# ECE 454 Computer Systems Programming

Better Locking

Ashvin Goel, Ding Yuan ECE Dept, University of Toronto

With thanks to Angela Demke Brown, Tom Hart, Paul McKenney

#### Overview

- Overview of locking implementations
- Spinlocks
- Cost of locking
- Ticket locks
- Queuing locks
- MCS locks
- Some parallel programming techniques

#### Review

- Processes communicate and coordinate via IPC
  - Pipes, sockets, signals, etc.
- Threads communicate and coordinate via memory
  - Requires mutual exclusion to prevent data races, inconsistencies
    - Use locks
  - Requires synchronization to enforce ordering
    - Use barriers, condition variables, semaphores

#### Questions

- How are locks implemented?
- What is the cost of locking?
- How can we develop more efficient locks?

#####

## EXERCISE AIM
Write the next part of the locking lecture notes, starting after their final line. The lines after this point are separate material from the locking lecture notes.

#####

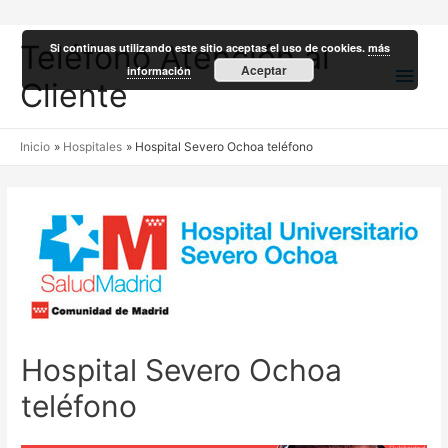
Teléfono Atención al
Si continuas utilizando este sitio aceptas el uso de cookies.
más
Men
Aceptar
información
Cliente
princ
Inicio
Hospitales
Hospital Severo Ochoa teléfono
Hospital Severo Ochoa
teléfono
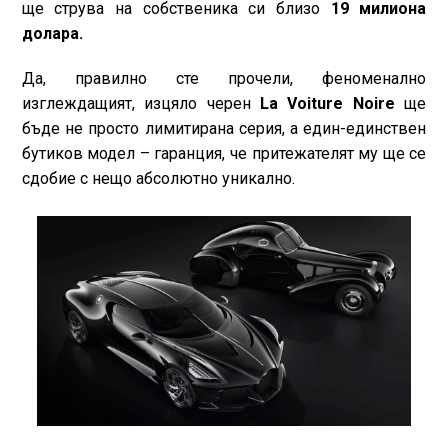
ще струва на собственика си близо
19 милиона
долара.
Да, правилно сте прочели, феноменално
изглеждащият, изцяло черен
La Voiture Noire
ще
бъде не просто лимитирана серия, а един-единствен
бутиков модел – гаранция, че притежателят му ще се
сдобие с нещо абсолютно уникално.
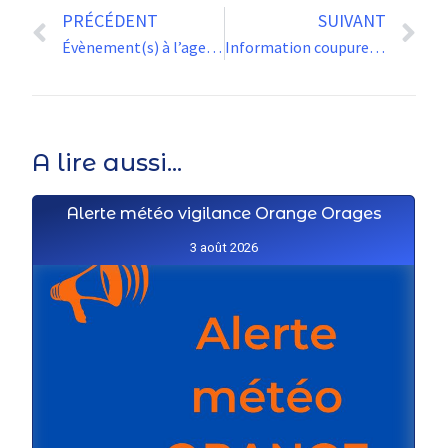
PRÉCÉDENT
SUIVANT
Évènement(s) à l’agenda pour la semaine à venir…
Information coupure d’eau
A lire aussi...
Alerte météo vigilance Orange Orages
3 août 2026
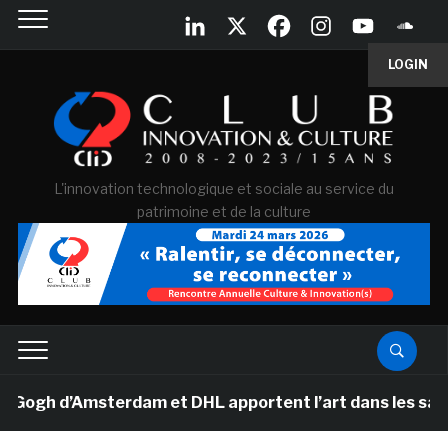
LOGIN
L'innovation technologique et sociale au service du
patrimoine et de la culture
h d’Amsterdam et DHL apportent l’art dans les salles d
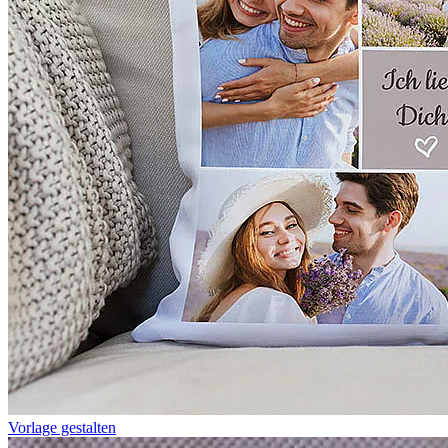
Vorlage gestalten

#####

## OUTPUT OF THE TASK
## Uniprocessor Locking Solutions

- Within kernel:
  - Disable interrupts within critical section, which disallows context switches
- At user level:
  - Use blocking locks
    - Implemented by the kernel using the mechanisms described above
- Works because there is no true parallelism

## Multiprocessor Locking Solutions

- True concurrency, i.e., parallelism code executes simultaneously on multiple CPUs
  - Disabling interrupts only affects local CPU
  - Disallowing context switch doesn't help since multiple threads are executing anyway
- Need help from hardware
  - Hardware provides special atomic instructions such as atomic test\_and\_set (TAS), compare\_and\_swap (CAS), etc.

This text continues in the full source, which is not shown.